• **WHAT YOU HAVE TO DO**
An exact copy of the listing is what is needed; please output it in full.

=== DATA ===

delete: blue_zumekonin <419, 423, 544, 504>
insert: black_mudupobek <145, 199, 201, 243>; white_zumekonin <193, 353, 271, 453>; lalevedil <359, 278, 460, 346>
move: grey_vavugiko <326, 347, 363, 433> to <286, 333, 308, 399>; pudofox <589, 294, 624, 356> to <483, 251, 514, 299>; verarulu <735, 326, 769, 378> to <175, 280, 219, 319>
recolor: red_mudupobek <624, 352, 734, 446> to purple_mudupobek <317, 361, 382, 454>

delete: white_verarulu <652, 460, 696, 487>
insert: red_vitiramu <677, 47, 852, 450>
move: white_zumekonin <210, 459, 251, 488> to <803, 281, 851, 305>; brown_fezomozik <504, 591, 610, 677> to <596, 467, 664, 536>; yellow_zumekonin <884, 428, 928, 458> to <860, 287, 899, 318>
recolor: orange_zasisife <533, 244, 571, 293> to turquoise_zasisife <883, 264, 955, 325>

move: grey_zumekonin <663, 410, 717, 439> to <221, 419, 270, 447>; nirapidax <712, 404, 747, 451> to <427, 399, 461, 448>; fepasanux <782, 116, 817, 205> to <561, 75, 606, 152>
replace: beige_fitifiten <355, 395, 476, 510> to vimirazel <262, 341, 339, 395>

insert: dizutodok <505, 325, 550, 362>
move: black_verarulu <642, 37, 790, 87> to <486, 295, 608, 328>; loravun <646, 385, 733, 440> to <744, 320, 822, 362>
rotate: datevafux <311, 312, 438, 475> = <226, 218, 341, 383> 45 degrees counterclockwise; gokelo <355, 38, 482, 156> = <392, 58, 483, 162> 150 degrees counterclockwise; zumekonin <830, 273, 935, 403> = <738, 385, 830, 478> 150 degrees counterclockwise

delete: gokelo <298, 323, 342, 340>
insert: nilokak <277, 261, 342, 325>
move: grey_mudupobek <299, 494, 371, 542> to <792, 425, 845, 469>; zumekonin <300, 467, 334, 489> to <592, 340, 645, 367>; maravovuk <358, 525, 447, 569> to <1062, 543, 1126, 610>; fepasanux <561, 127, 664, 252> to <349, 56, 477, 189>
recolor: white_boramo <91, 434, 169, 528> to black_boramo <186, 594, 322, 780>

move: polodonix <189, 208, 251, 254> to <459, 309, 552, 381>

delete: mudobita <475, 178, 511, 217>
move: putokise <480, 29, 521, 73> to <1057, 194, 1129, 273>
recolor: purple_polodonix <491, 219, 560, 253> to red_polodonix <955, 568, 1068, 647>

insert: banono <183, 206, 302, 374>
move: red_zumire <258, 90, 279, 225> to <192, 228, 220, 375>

===

• **OUTPUT FOR THIS TASK**
delete: blue_zumekonin <419, 423, 544, 504>
insert: black_mudupobek <145, 199, 201, 243>; white_zumekonin <193, 353, 271, 453>; lalevedil <359, 278, 460, 346>
move: grey_vavugiko <326, 347, 363, 433> to <286, 333, 308, 399>; pudofox <589, 294, 624, 356> to <483, 251, 514, 299>; verarulu <735, 326, 769, 378> to <175, 280, 219, 319>
recolor: red_mudupobek <624, 352, 734, 446> to purple_mudupobek <317, 361, 382, 454>

delete: white_verarulu <652, 460, 696, 487>
insert: red_vitiramu <677, 47, 852, 450>
move: white_zumekonin <210, 459, 251, 488> to <803, 281, 851, 305>; brown_fezomozik <504, 591, 610, 677> to <596, 467, 664, 536>; yellow_zumekonin <884, 428, 928, 458> to <860, 287, 899, 318>
recolor: orange_zasisife <533, 244, 571, 293> to turquoise_zasisife <883, 264, 955, 325>

move: grey_zumekonin <663, 410, 717, 439> to <221, 419, 270, 447>; nirapidax <712, 404, 747, 451> to <427, 399, 461, 448>; fepasanux <782, 116, 817, 205> to <561, 75, 606, 152>
replace: beige_fitifiten <355, 395, 476, 510> to vimirazel <262, 341, 339, 395>

insert: dizutodok <505, 325, 550, 362>
move: black_verarulu <642, 37, 790, 87> to <486, 295, 608, 328>; loravun <646, 385, 733, 440> to <744, 320, 822, 362>
rotate: datevafux <311, 312, 438, 475> = <226, 218, 341, 383> 45 degrees counterclockwise; gokelo <355, 38, 482, 156> = <392, 58, 483, 162> 150 degrees counterclockwise; zumekonin <830, 273, 935, 403> = <738, 385, 830, 478> 150 degrees counterclockwise

delete: gokelo <298, 323, 342, 340>
insert: nilokak <277, 261, 342, 325>
move: grey_mudupobek <299, 494, 371, 542> to <792, 425, 845, 469>; zumekonin <300, 467, 334, 489> to <592, 340, 645, 367>; maravovuk <358, 525, 447, 569> to <1062, 543, 1126, 610>; fepasanux <561, 127, 664, 252> to <349, 56, 477, 189>
recolor: white_boramo <91, 434, 169, 528> to black_boramo <186, 594, 322, 780>

move: polodonix <189, 208, 251, 254> to <459, 309, 552, 381>

delete: mudobita <475, 178, 511, 217>
move: putokise <480, 29, 521, 73> to <1057, 194, 1129, 273>
recolor: purple_polodonix <491, 219, 560, 253> to red_polodonix <955, 568, 1068, 647>

insert: banono <183, 206, 302, 374>
move: red_zumire <258, 90, 279, 225> to <192, 228, 220, 375>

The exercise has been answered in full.